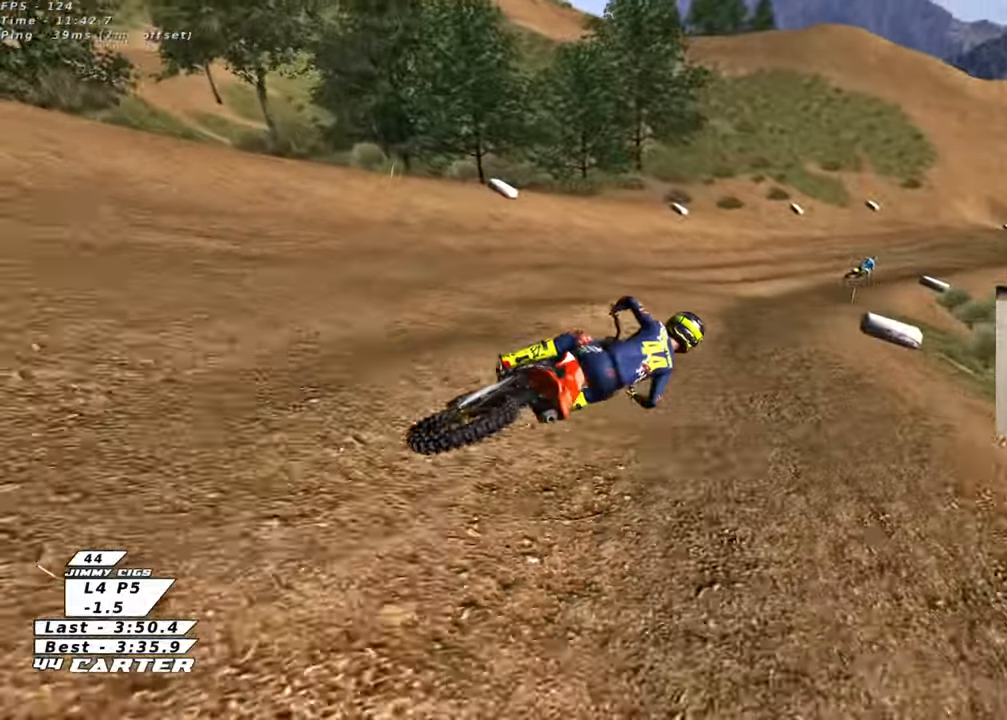
{"buttons": ["R2"], "left_stick": "up", "right_stick": "center", "events": [[100, "A", "down"], [167, "left_stick", "up-left"], [200, "A", "up"], [333, "left_stick", "center"], [467, "left_stick", "up"]]}
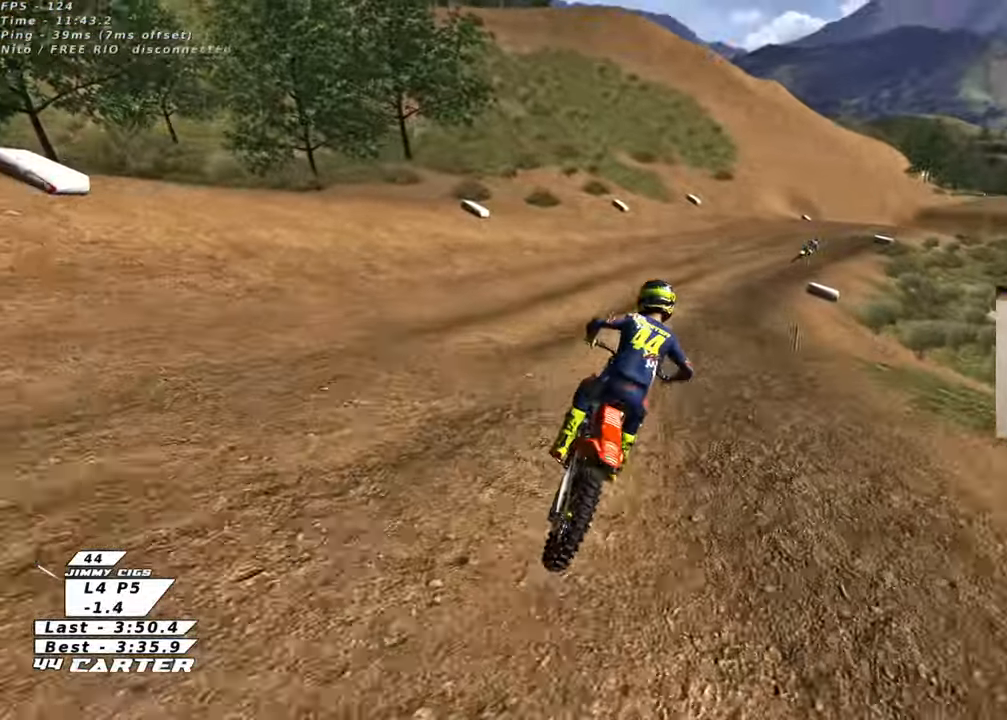
{"buttons": ["R2"], "left_stick": "center", "right_stick": "center", "events": [[150, "left_stick", "up-right"], [350, "left_stick", "center"]]}
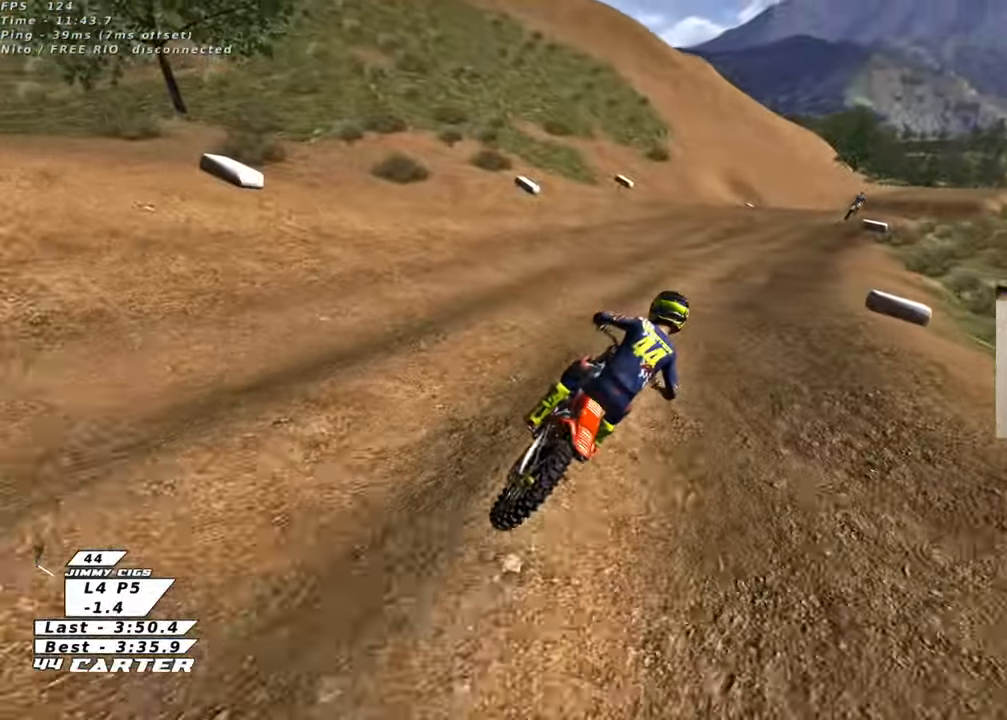
{"buttons": ["R2"], "left_stick": "center", "right_stick": "center", "events": [[317, "A", "down"], [450, "A", "up"]]}
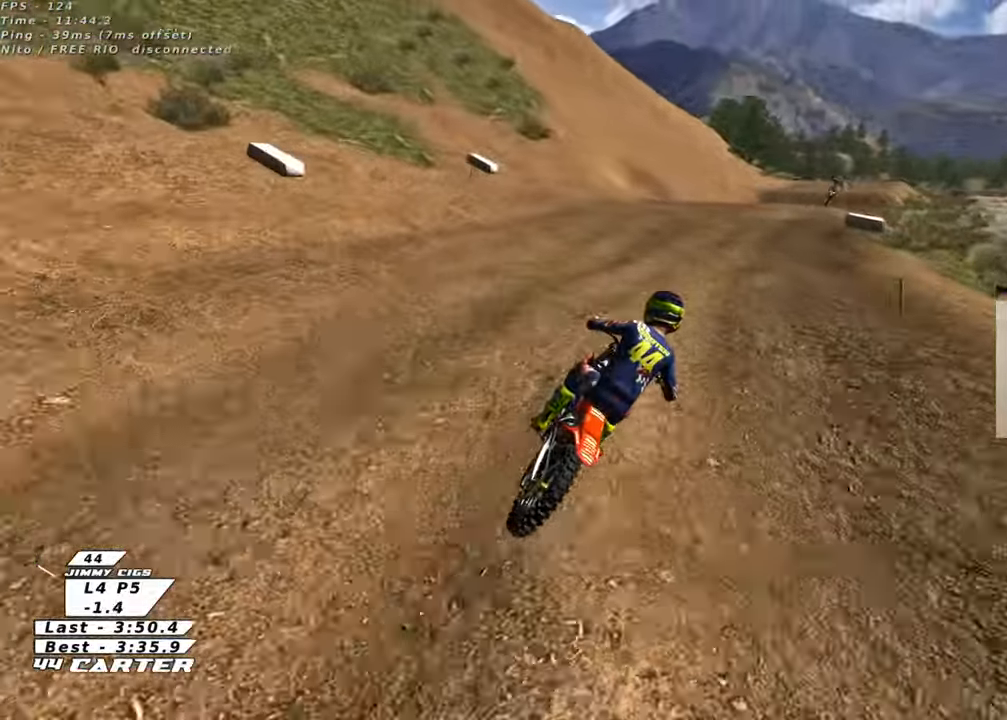
{"buttons": ["R2"], "left_stick": "center", "right_stick": "center", "events": []}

========================================

## Description of the task
What is needed is a word-for-word copy of the data above, free of any images.

## Answer to the problem
{"buttons": ["R2"], "left_stick": "up", "right_stick": "center", "events": [[100, "A", "down"], [167, "left_stick", "up-left"], [200, "A", "up"], [333, "left_stick", "center"], [467, "left_stick", "up"]]}
{"buttons": ["R2"], "left_stick": "center", "right_stick": "center", "events": [[150, "left_stick", "up-right"], [350, "left_stick", "center"]]}
{"buttons": ["R2"], "left_stick": "center", "right_stick": "center", "events": [[317, "A", "down"], [450, "A", "up"]]}
{"buttons": ["R2"], "left_stick": "center", "right_stick": "center", "events": []}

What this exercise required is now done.